最近では生涯独身でその他の身内も先に亡くなってしまったために、相続人になる人物がひとりもいないという被相続人も少なくありません。
そうした被相続人が亡くなった場合には、最終的に財産は国庫に入ることになりますが、それ以前に手間のかかる手続きを経ることになっています。
まず弁護士や司法書士などが相続財産管理人として家庭裁判所に選任されて、そのことが官報で公告されます。

同時に相続人がいれば申し出るように呼びかけがされます。
もしもこの公告から2ヶ月が経過した後も相続人が出てこなかった場合には、被相続人にお金を貸し付けている人や遺言で遺産を受け取ることになっている人がいれば申し出るように公告がされます。
ここで申し出があれば清算がされます。
清算終了後も更に相続人がいないかどうか6ヶ月以上の期間を定めて公告がされます。

それでも相続人が出てこなかった場合には、被相続人の生前に被相続人と生計を共にしていたという人などは財産分与の請求をすることができます。
そしてその後に更に財産が残っていれば、それが国庫に入るのです。

ですから、相続人のいない被相続人が亡くなったからといって、すぐにその財産が全て国庫に入れられるというわけではありません。
また、もしも相続人がいない場合であっても、遺言書によって自分の財産の処分をどうするかを定めておくことはとても大切なことと言えるでしょう。
そうすれば、自分がお世話になった人々にお礼の意味を込めて遺贈を行うこともできますし、特定の団体などに寄付をするということも可能です。

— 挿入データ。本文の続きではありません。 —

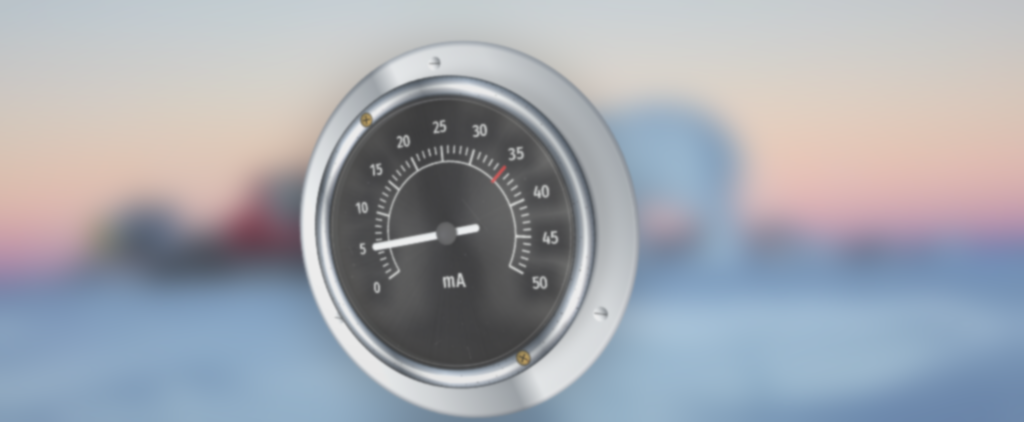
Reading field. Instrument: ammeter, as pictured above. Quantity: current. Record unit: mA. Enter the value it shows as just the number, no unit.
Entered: 5
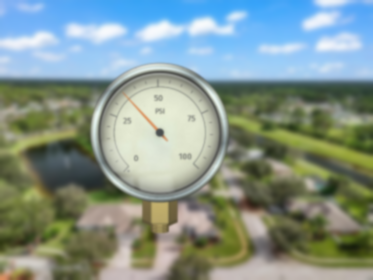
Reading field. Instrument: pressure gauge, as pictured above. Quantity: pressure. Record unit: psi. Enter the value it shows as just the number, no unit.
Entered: 35
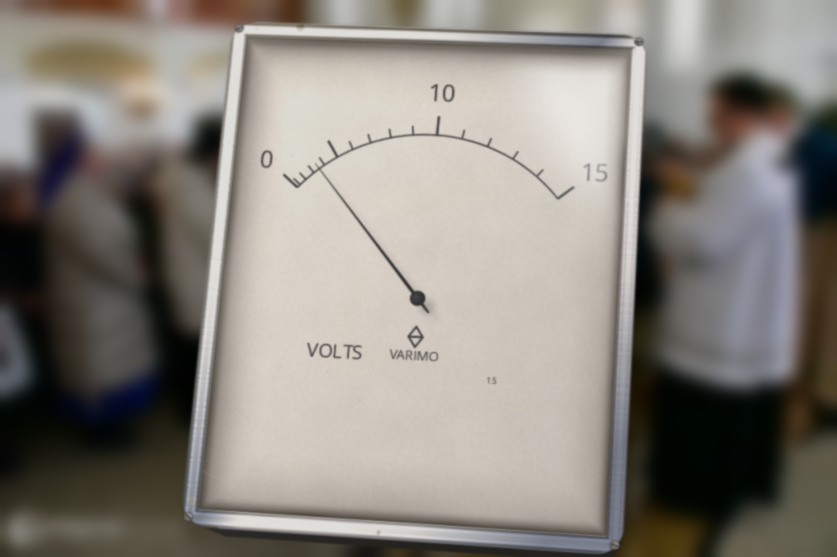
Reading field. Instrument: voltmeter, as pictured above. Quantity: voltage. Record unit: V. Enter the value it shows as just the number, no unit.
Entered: 3.5
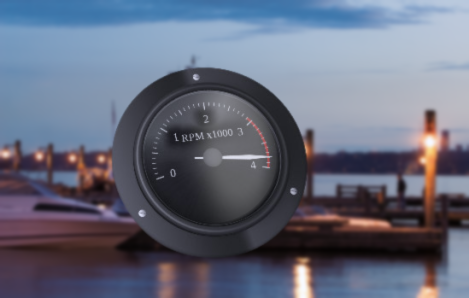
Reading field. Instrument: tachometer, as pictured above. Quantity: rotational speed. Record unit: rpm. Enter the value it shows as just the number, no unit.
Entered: 3800
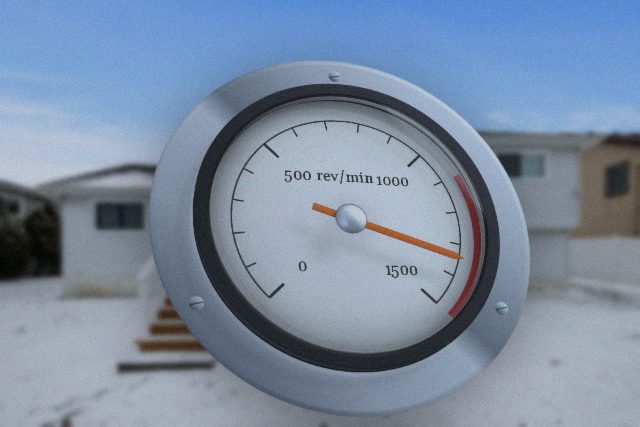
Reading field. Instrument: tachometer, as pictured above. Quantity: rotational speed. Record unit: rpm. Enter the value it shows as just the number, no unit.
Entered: 1350
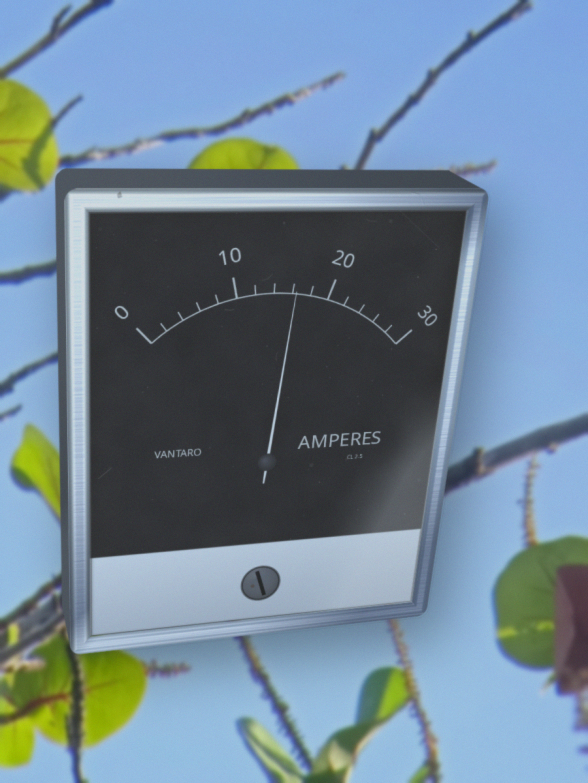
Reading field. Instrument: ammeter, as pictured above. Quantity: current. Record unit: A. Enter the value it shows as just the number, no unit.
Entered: 16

相続人がいない場合には遺言書を作成しても仕方が無いと考える方が多いかもしれませんが、財産をこのような目的で使って欲しいというような願いがある場合には、遺言を作成してそのようにしてもらえるようにしておくのが良いでしょう。
遺言書には遺言執行者を指定しておく必要がありますが、最近ではそうしたことを請け負ってくれるサービスも多々あります。